Document
Friday Fiction: A Traditional Irish Love Story

Below is the beginning of a short story about a famous Irish love story, the story of Líadan and Cuirithir (pronounced phonetically in English Leeadawn and Coorihir).

One of the most heartrending poems in the ancient Irish annals is “Comhrach Líadaine agas Cuirithir“, written by the female poet, Líadain (Leeadawn).

She was a 7th-century ollamh, or Irish master-poet, one of the few women to earn that distinction. She fell in love with a fellow poet, Cuirithir (Coorihir), but her devotion to her work put their relationship under strain. They lived together in celibacy for a time, but it was all too much for him, and after a time he left to found another hermitage, in a different part of the country.

One of the reasons this tale is famous is that it's different to the usual structure of Irish stories that weave supernatural and heroic and tragic into a larger-than-life plot of battles and wonders. It's based on historical real-life people and while it's unmistakably Irish, it also reflects concerns that were rising in the literatures of other countries at the time.

One that's close to a similar struggle in our time: the struggle this young woman experienced between her physical love for Cuirithir and her spiritual love of God.

Medievalists told many such stories of lovers who reach an impasse between their affections for each other and what they saw as their spiritual obligations. In “Eliduc”, Marie de France’s famous story, the heroine Guilliadun takes the veil and her lover Eliduc joins a monastery. Or think of Guinevere and Lancelot, committing themselves to god at the end of the Arthurian cycle.

Here's the start of the story, which will appear in my Songs and Stories of Old Ireland.

Líadan of the Corca Divna, a poet of the spirit, was following her pilgrim soul around the island of Ireland. This was a time when all the families of the island were known onto each other.

Data segment
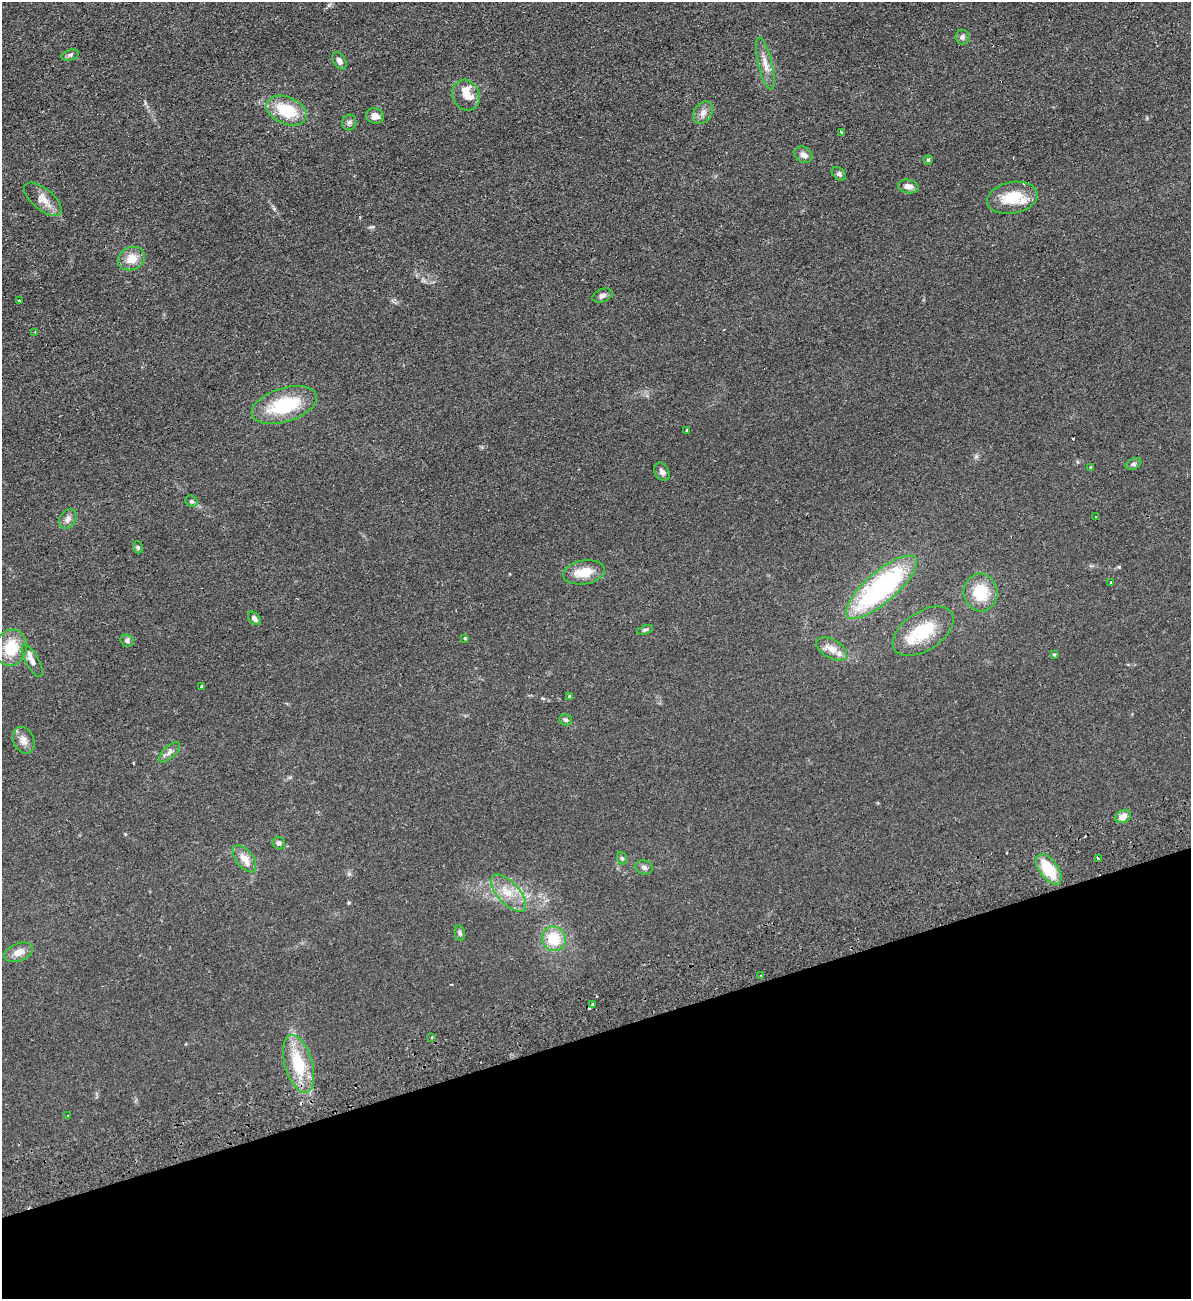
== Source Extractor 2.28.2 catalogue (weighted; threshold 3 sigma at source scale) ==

Stated problem 1
From the Líadan and Cuirithir piece, set down a passage word for word: begin at the words "Here's the start" and stop after "onto each other.".
Stated problem 2
In the Líadan and Cuirithir piece, what is an ollamh?

Right answer 1
Here's the start of the story, which will appear in my Songs and Stories of Old Ireland.

Líadan of the Corca Divna, a poet of the spirit, was following her pilgrim soul around the island of Ireland. This was a time when all the families of the island were known onto each other.

Right answer 2
An Irish master-poet.